**PROBLEM DESCRIPTION:** In the records below, find each line holding the word "Boys" and copy it.

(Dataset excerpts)
+ + + + +

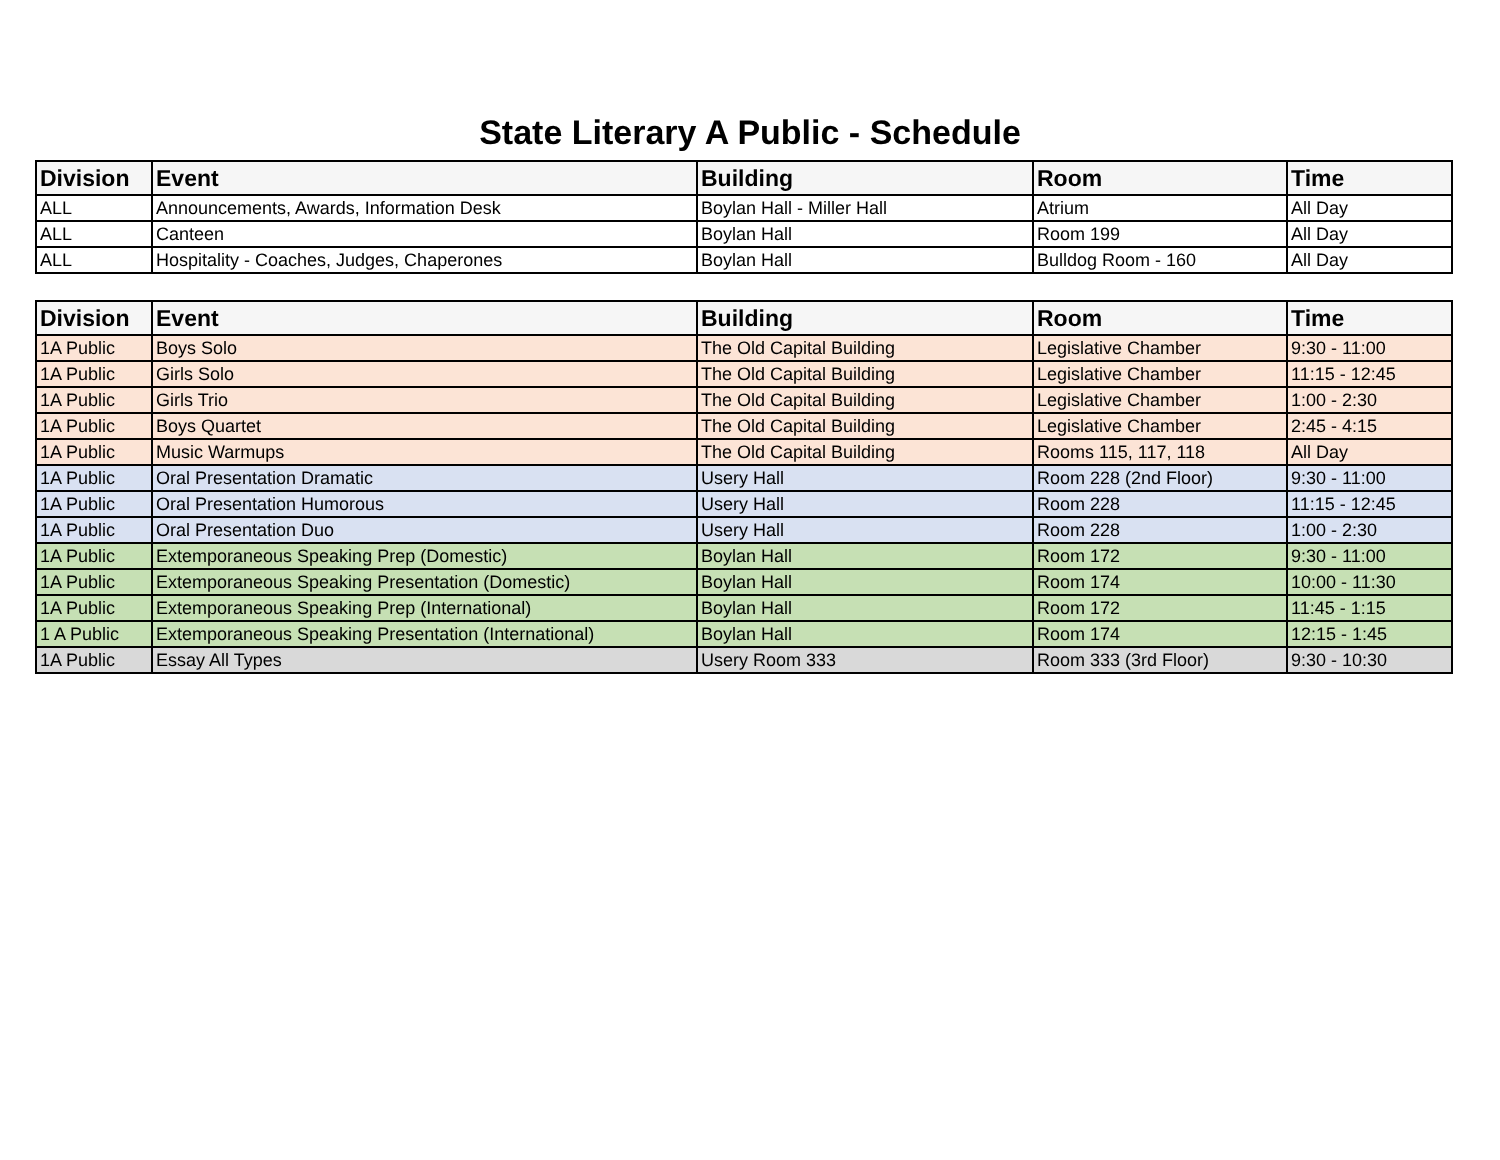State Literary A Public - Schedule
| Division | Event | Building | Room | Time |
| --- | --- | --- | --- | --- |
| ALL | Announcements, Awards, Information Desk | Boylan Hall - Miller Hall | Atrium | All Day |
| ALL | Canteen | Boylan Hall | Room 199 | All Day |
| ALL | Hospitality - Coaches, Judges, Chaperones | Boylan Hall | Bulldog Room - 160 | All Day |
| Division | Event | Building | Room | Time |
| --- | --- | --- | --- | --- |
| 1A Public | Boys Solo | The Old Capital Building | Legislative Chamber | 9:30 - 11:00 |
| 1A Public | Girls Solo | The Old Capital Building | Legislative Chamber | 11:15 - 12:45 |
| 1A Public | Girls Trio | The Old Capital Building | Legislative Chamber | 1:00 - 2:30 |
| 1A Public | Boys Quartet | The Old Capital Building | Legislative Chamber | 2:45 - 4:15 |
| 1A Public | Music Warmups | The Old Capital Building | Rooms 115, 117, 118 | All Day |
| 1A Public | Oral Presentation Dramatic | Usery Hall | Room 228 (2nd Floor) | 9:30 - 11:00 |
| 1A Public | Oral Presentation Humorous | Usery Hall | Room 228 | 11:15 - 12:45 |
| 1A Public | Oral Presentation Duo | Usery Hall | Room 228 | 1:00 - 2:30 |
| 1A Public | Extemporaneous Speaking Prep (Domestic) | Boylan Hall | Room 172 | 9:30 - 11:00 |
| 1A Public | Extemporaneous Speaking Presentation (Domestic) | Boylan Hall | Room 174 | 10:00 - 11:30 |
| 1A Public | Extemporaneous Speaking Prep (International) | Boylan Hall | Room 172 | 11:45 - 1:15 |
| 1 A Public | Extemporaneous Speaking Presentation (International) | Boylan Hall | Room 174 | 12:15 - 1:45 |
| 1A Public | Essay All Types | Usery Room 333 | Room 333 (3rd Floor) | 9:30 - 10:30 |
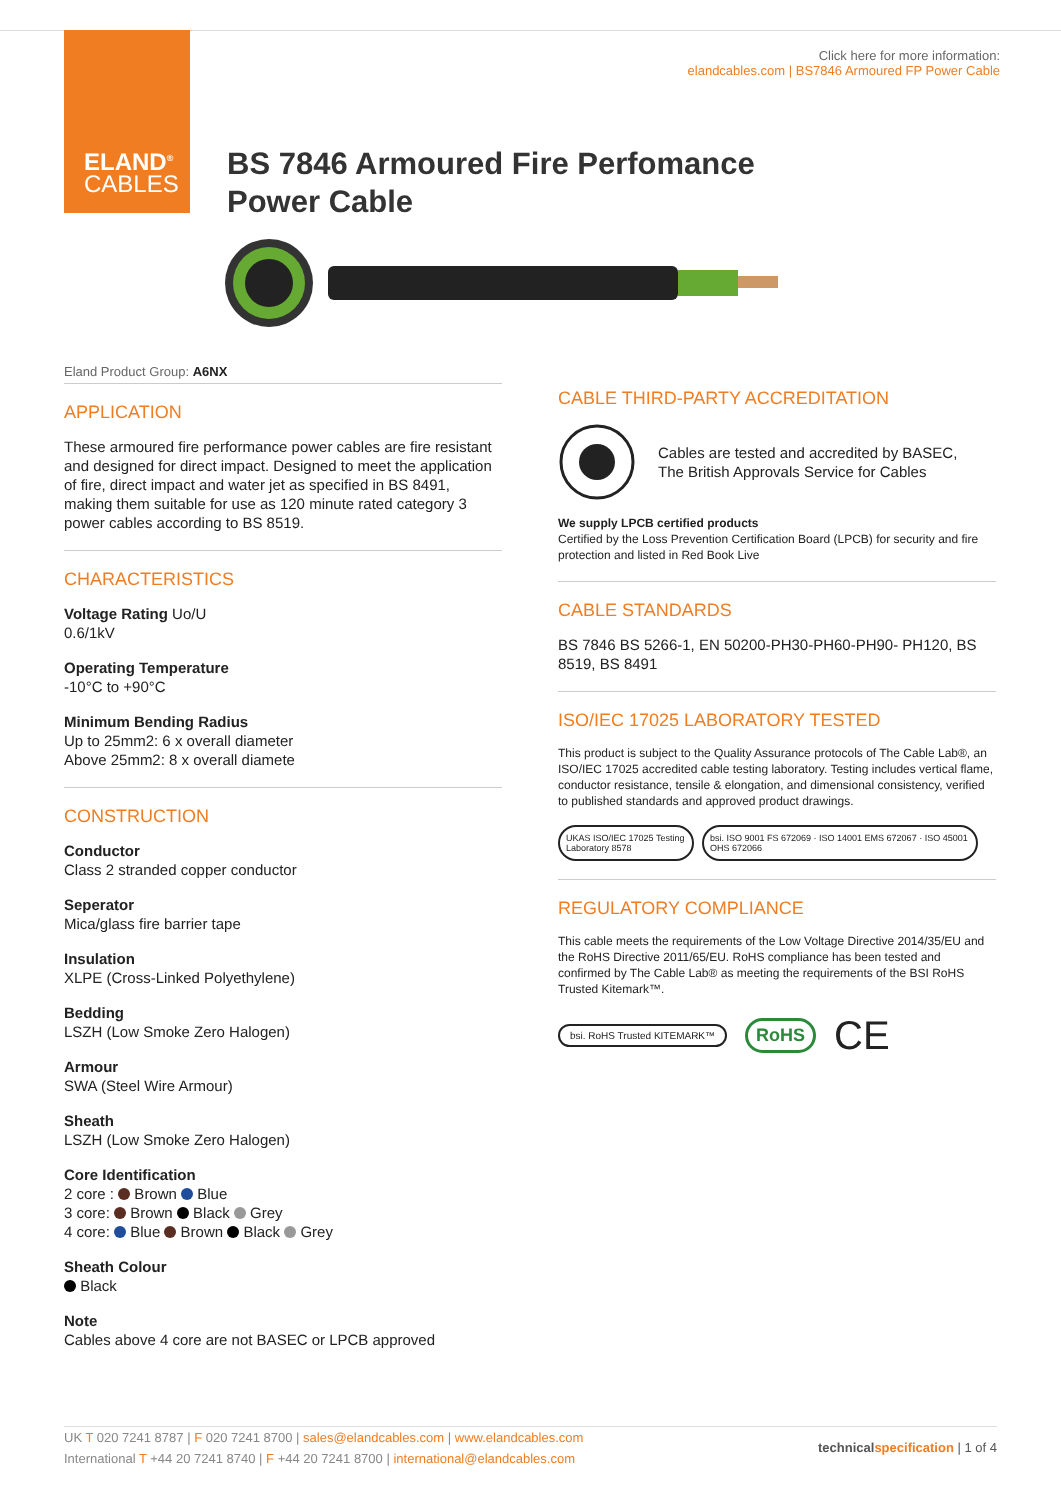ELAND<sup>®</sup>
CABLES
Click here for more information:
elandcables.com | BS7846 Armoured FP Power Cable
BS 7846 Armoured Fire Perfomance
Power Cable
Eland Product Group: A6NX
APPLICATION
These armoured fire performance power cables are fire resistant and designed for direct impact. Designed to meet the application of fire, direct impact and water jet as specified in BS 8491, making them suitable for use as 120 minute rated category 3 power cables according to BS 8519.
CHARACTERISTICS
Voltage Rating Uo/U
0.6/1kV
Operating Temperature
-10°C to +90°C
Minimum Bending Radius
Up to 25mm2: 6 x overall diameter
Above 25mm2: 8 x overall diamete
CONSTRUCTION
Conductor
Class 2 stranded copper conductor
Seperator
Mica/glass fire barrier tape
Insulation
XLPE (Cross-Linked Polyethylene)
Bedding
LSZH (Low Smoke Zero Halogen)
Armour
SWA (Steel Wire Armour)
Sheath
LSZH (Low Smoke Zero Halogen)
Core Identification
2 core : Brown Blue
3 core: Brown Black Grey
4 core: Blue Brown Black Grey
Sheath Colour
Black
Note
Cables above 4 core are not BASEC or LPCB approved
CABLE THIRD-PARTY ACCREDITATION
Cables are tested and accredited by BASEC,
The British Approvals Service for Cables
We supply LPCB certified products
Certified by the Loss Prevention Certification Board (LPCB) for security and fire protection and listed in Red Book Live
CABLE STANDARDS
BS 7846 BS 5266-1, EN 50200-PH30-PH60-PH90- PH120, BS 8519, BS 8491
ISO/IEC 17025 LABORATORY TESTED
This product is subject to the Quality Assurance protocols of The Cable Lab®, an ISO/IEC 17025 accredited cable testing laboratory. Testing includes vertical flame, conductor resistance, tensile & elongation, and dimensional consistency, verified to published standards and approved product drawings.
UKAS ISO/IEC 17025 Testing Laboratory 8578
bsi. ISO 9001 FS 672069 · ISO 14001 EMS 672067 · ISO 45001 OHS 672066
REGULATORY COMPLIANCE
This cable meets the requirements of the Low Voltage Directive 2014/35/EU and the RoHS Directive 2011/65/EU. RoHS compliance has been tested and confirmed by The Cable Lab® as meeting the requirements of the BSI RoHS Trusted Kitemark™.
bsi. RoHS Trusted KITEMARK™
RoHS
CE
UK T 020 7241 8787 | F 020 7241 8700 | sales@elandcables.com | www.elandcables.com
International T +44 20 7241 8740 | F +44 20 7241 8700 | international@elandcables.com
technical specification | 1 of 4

+ + + + +

**RESPONSE BOX:**
| 1A Public | Boys Solo | The Old Capital Building | Legislative Chamber | 9:30 - 11:00 |
| 1A Public | Boys Quartet | The Old Capital Building | Legislative Chamber | 2:45 - 4:15 |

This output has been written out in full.